Dialectical Behavior Therapy for pre-adolescent children, also known as DBT-C, is an evidence-based treatment for children ages 7-12 years old who struggle with emotional sensitivity and behavioral dysregulation. DBT-C is based on the theoretical model, principles, and therapeutic strategies of standard DBT and is modified for children’s developmental level. DBT-C involves a significant parent training component where parents first attend parent guidance sessions to learn validation and behavior management strategies, and then children join therapy to learn coping skills, problem-solving, and didactics about emotions.
EXPOSURE/RESPONSE PREVENTION (ERP)
ERP is a very important and effective part of treatment for any anxiety disorder, OCD, or PTSD. ERP involves learning to fully experience the different situations, images, thoughts, and/or sensations you avoid because of anxiety. The “response prevention” part of ERP means facing your fears without engaging in a compulsion or “safety behavior”-- for example, for someone who is fearful of germs, resisting the urge to wash hands after exposure to touching something dirty.
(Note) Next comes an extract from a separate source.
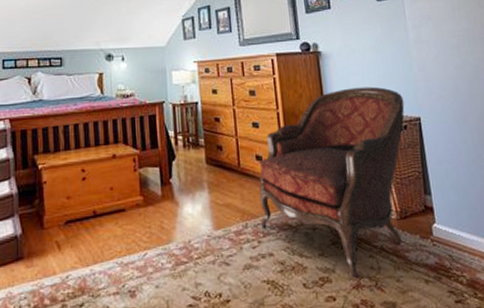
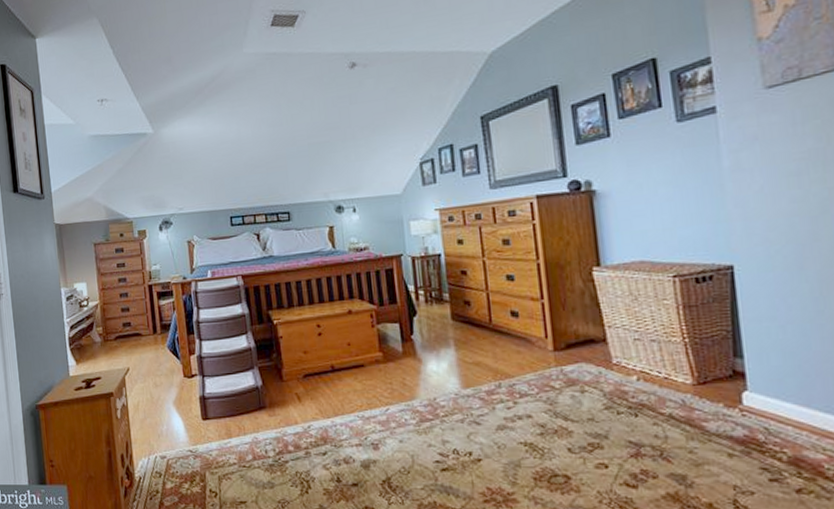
armchair: present [259,86,405,278] -> none [514,229,711,446]

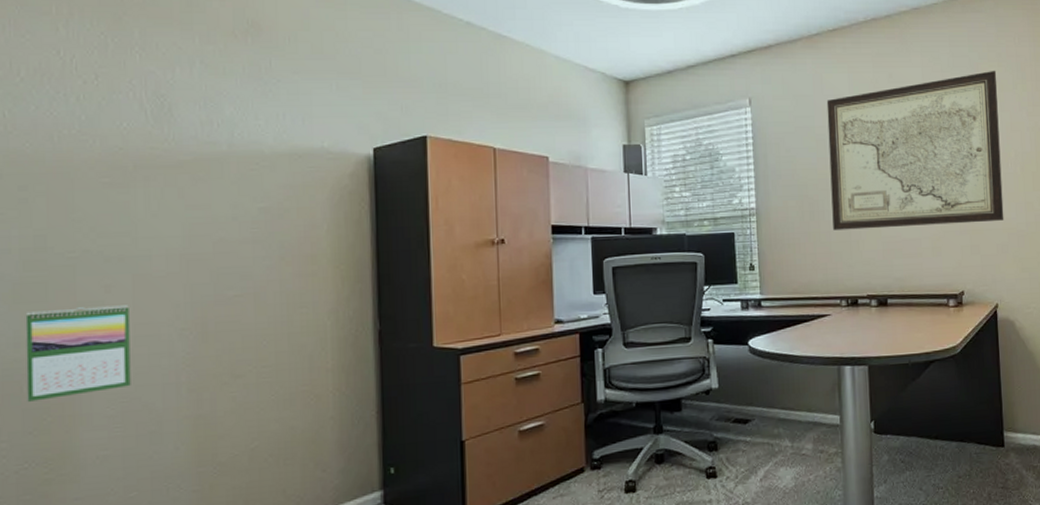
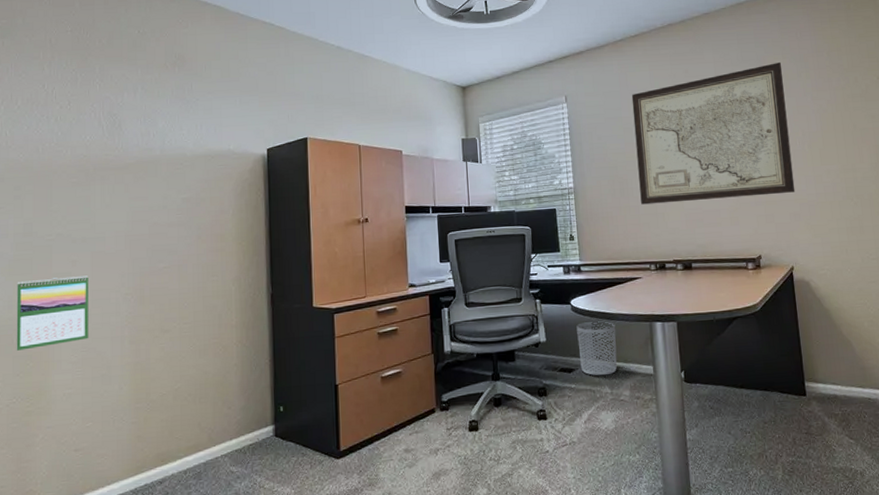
waste bin: none [754,364,800,428] -> present [576,321,617,376]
The goals of ERP are to test out what you believe will happen in feared situations and to help you gain confidence that you can handle it. Though ERP may sound intimidating, the therapist works closely with you or your child to ensure the pace of the exposure is manageable.
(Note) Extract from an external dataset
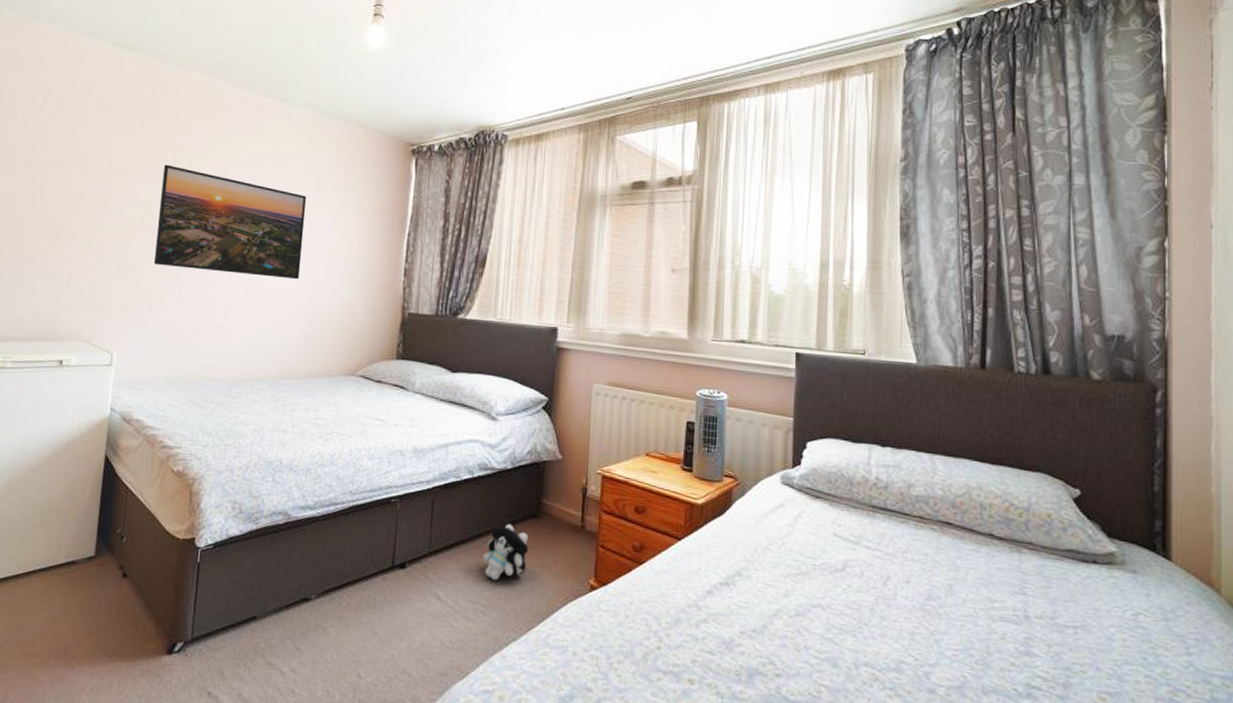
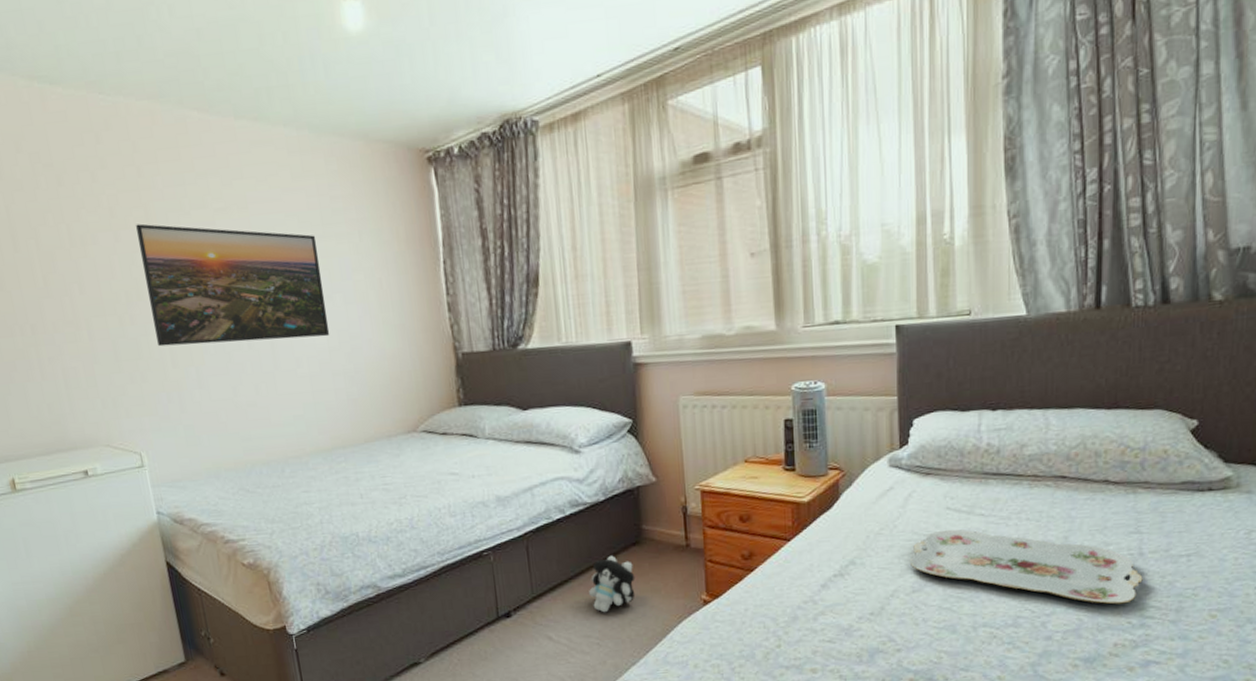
serving tray: none [794,556,1029,668] -> present [909,529,1143,604]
PARENT-CHILD INTERACTION THERAPY (PCIT)
PCIT is a treatment for young children ages 2-7 who display attentional, emotional and/or behavioral regulation challenges (e.g., trouble sustaining focus, excessive tantruming, acting in an oppositional or defiant manner).
In PCIT, parents and children are seen together in weekly, 60-minute sessions with a therapist. Goals of the treatment are to: 1) reduce challenging childhood behaviors, and 2) equip parents with specialized parenting skills to help them manage behavioral problems at home and in the community by directly coaching them in how to do so. PCIT has two phases. One phase focuses on promoting positivity in parent-child interactions through play, and gets parents and children back on track in their relationship. This sets the foundation for the second phase of PCIT, which focuses on increasing child compliance by teaching parents concrete disciplinary techniques (e.g., setting limits, giving effective commands, etc.)
SUPPORTIVE PARENTING FOR ANXIOUS CHILDHOOD EMOTIONS (SPACE)
Supportive Parenting for Anxious Childhood Emotions (SPACE) is a short-term intervention for caregivers of children and adolescents who experience anxiety and related challenges. Developed at Yale University’s Child Study Center, SPACE has been shown to be as efficacious as individual cognitive-behavioral therapy (CBT) in treating child and adolescent anxiety.
SPACE is unique in that the treatment is delivered only to parents, without the need for child participation. Parents learn to respond effectively to their child’s anxiety, in a way that both validates the child’s experience and also shows confidence in the child’s ability to tolerate discomfort. Parents work collaboratively with the therapist to develop a clear plan to take small, gradual steps in reducing accommodation (or things they do or don’t do because of their child’s anxiety). The result is a child or teen who can better self-regulate and cope with anxiety independently.
UNIFIED PROTOCOL (UP)
The UP is an empirically supported treatment that targets problems that tend to occur across all anxiety and depressive disorders. The UP involves learning about your emotions and their functions as well as key mindfulness skills. You will also learn to identify and challenge unhelpful thinking patterns and then practice exposure to uncomfortable situations and physical sensations.